In this inspiring recount of his heart attack, Bernard Colombo, Region Head Roche Diagnostics Europe, Middle East, Africa and Latin America, shares his biggest learning and his journey since.
Bernard Colombo, a father of two, is a diagnostics industry veteran, who until that day in March 2019 never realised that the testing solutions he promotes would one day save his life.
Like many other acute heart attack survivors, Bernard did not realise that he had a heart condition. He had a light exercise regimen that consisted of walking and cycling, and was never one to describe himself as having chronic ailments. He had a clean bill of health, never taking as much as a sick day in his 30 years at Roche.
Like many senior executives, Bernard’s work required long hours and frequent travel. This often came by sacrificing time with his family.

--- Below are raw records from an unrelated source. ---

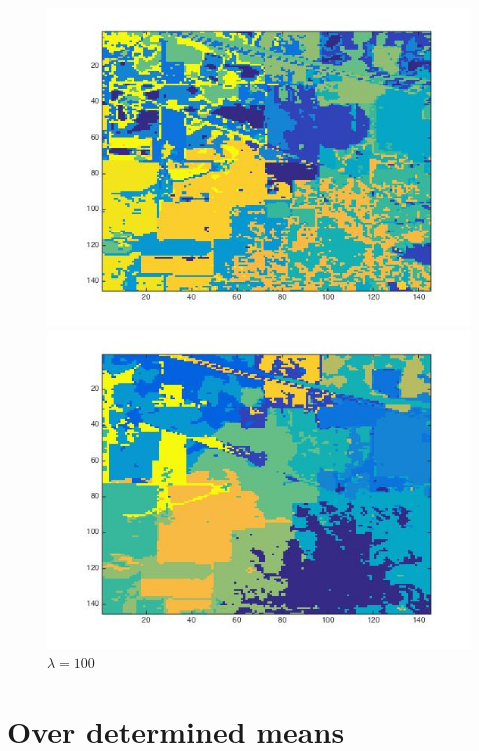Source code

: \documentclass[11pt]{article}
\begin{document}
\begin{figure}[h!]
\begin{minipage}{.5\textwidth}
  \includegraphics[scale=0.45]{plain_km_lambda50.jpg}
  \caption{$\lambda = 50$}
  \label{fig:3}
\end{minipage}%
\begin{minipage}{.5\textwidth}
  \includegraphics[scale=0.45]{plain_km_lambda100.jpg}
  \caption{$\lambda = 100$}
  \label{fig:3}
\end{minipage}
\end{figure}







\section*{Over determined means}
\end{document}
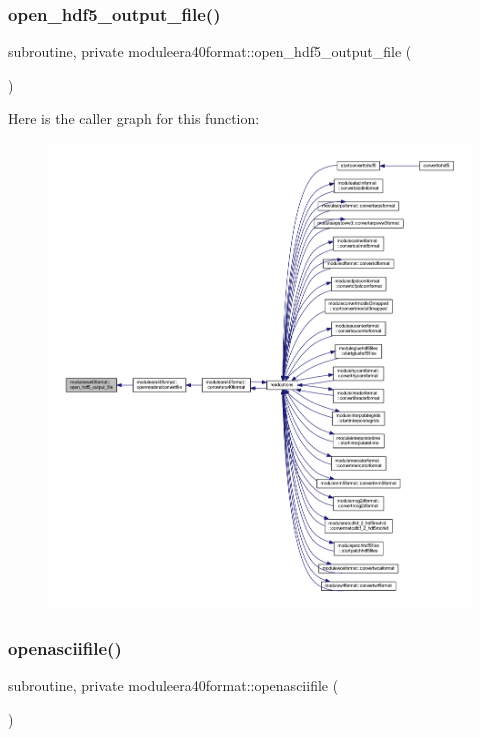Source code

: \subsubsection{\texorpdfstring{open\+\_\+hdf5\+\_\+output\+\_\+file()}{open\_hdf5\_output\_file()}}
{\footnotesize\ttfamily subroutine, private moduleera40format\+::open\+\_\+hdf5\+\_\+output\+\_\+file (\begin{DoxyParamCaption}{ }\end{DoxyParamCaption})\hspace{0.3cm}{\ttfamily [private]}}

Here is the caller graph for this function\+:\nopagebreak
\begin{figure}[H]
\begin{center}
\leavevmode
\includegraphics[width=350pt]{namespacemoduleera40format_a84aefcd4351fc116d22a21fdfce2ec4f_icgraph}
\end{center}
\end{figure}
\mbox{\label{namespacemoduleera40format_aeaa93e0eaf981081d8b6a42b94714211}} 
\subsubsection{\texorpdfstring{openasciifile()}{openasciifile()}}
{\footnotesize\ttfamily subroutine, private moduleera40format\+::openasciifile (\begin{DoxyParamCaption}{ }\end{DoxyParamCaption})\hspace{0.3cm}{\ttfamily [private]}}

The day that changed everything
At the time, Bernard was on a work trip, and he thought the day would unfold like many others. He was quickly proved wrong. He had woken up feeling exhausted – something was off, but he wasn’t sure what.
Once Bernard reached the office, he had difficulty breathing and only then decided to seek medical attention. A quick diagnostic test led the in-house doctor to suspect that Bernard was having a cardiac event, and he was immediately transported to an emergency room. Further diagnostic tests at the hospital confirmed that Bernard was suffering from an acute heart attack. Upon closer observation and tests, doctors told Bernard that his main coronary artery was obstructed at around 99%, leading to his heart muscles being deprived of oxygen. This could have very likely been the end. Thankfully though, Bernard was able to get the treatment he needed, aided by the timely diagnosis he received.
This life-changing event pushed Bernard to make some changes to his lifestyle. He now listens carefully to his own body and is conscious about living a more balanced life. He is also more aware of the people around him and advises everyone to play an active role in managing their health. “If you are in doubt of symptoms, if you notice something that has changed, take it seriously and act on it early,” says Bernard.